- _VORLIEGENDER TEXT_

● ● ●

Ja, das alles hat auch und zunehmend wieder eine materielle Dimension. Die Lage vieler Abgehängter ist materiell aussichtslos, jedenfalls gemessen am neuen Bürgertum. Es braucht keine Eliteschulen, um via Bildung Unnahbarkeiten zu produzieren. Die Zuwanderung schafft neue Konkurrenzen vor allem am unteren Ende der Einkommensskala. Damit müssen alle umgehen, die in der Gesellschaft etwas zu sagen haben, hoffentlich tägig und nicht ignorant. Der politische Postmaterialismus ist ein Irrweg, so emanzipiert er auch daher kommen mag. Eine gerechtere Gesellschaft braucht auch neue Verteilungsantworten, dringend.

Was sich einwenden lässt gegen uns: Hier spiegelt sich nicht zuletzt die hässliche Seite des aufgeklärten, individualistischen Lebensstils. Engagement ja, aber eher im Licht des eigenen Betroffenheitsprinzips. Das ist ein Kern bei der Emanzipation von. Auch so verstärkt sich in vielen vielen Alltagsreaktionen die Abkehr der Milieus voneinander. Und es ist nicht alleine die Frage, ob sich die komplexen Dinge überhaupt noch erklären lassen, die am Ende trennt. (Jedenfalls lassen sie sich nicht in den freilich publikumsgerechten modernen Kurzformaten des heutigen Journalismus erklären.) Es gibt daneben längst die Frage, ob es noch positive emotionale Zugänge zueinander gibt. Verbindendes im Alltag. Anforderungen aneinander, denn auch die gehören zum Zusammenleben.

● ● ●

- _AUFGABEN_
1. Welche Substantive werden im Text über die gesellschaftliche Spaltung durch das Adjektiv „neu“ näher bestimmt? Nenne alle.
2. Führe den Text über die Entfremdung der Milieus voneinander im Anschluss an seinen letzten Satz weiter.
Die Auflistung stammt aus einer anderen Quelle.

- _BEREITGESTELLTE DATEN_

● ● ●

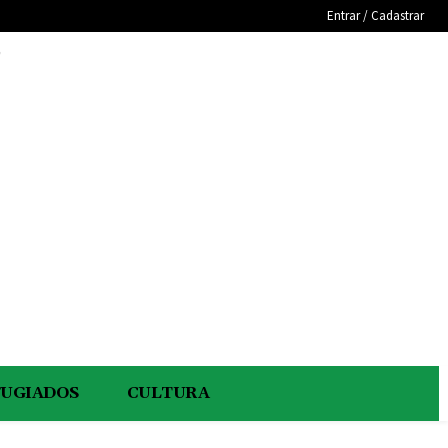
Entrar / Cadastrar
e
FUGIADOS
CULTURA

● ● ●

- _ERGEBNISSE JE AUFGABE_
1. Bürgertum, Konkurrenzen, Verteilungsantworten

2.
Das ist einer der Gründe, warum speziell dem Journalismus, aber auch in anderen Segmenten der Bildungsoberschicht immer wieder kollektiv wichtige Stimmungstrends verborgen bleiben, bis sie sich dann zur allgemeinen Überraschung in Wahlergebnissen manifestieren. Themen, meistens materielle, die in der früher so genannten Normalo-Welt wirklich interessieren. Einer der Gründe auch, warum jede auch noch so professionelle Ansprache schlicht wirkungslos bleibt, weil sie nur noch Gleichgesinnte erreicht.

Man achte nur auf die Homogenität im eigenen Bekanntenkreis. Und wir leben teilweise längst schon im postfamiliären Zeitalter, was in diesem Zusammenhang bedeutet: Auch die Zumutung, sich hin und wieder aus Anlass von Geburten, Hochzeiten oder Trauerfeiern mit den so ganz anderen Gefühlswelten in der eigenen Sippschaft in ihrer ganzen kulturellen (oder auch kulturlosen) Breite auseinandersetzen zu müssen, ist seltener geworden. Ebenso wie deren Zumutung, sich ernsthaft Gesprächen jenseits der üblich gewordenen populistischen Sprüche zu stellen.

 

Es bleibt bisher die Frage völlig unbeantwortet, wie unter aktivem Bemühen aller in der demokratischen Gesellschaft wieder mehr gemeinsame Gefühlswelten entstehen können, als Voraussetzung überhaupt für eine gemeinsame Sprache.

 

Blasmusik und Kirchenchor, Feuerwehr und Rettungsdienst, Vereinssitzungen und Karnevalsrhetorik, Straßenumzug und Stammtischgeschwätz, Fußball und Identifikation, lokal wie national: Ist es nicht so, dass viele der kleinen, männlich geprägten Normalowelten aus Sicht der Aufgestiegenen nur gestrig sind, objektiv gestrig? Exterritorial geradezu. Aber ganz im Gegenteil hegemonial dort, wo sie existieren. Und mittlerweile in Teilen anschlussfähig an offensiven Rechtspopulismus, weil der sich gerne anbietet. Also: mobilisierbar von und für rechts.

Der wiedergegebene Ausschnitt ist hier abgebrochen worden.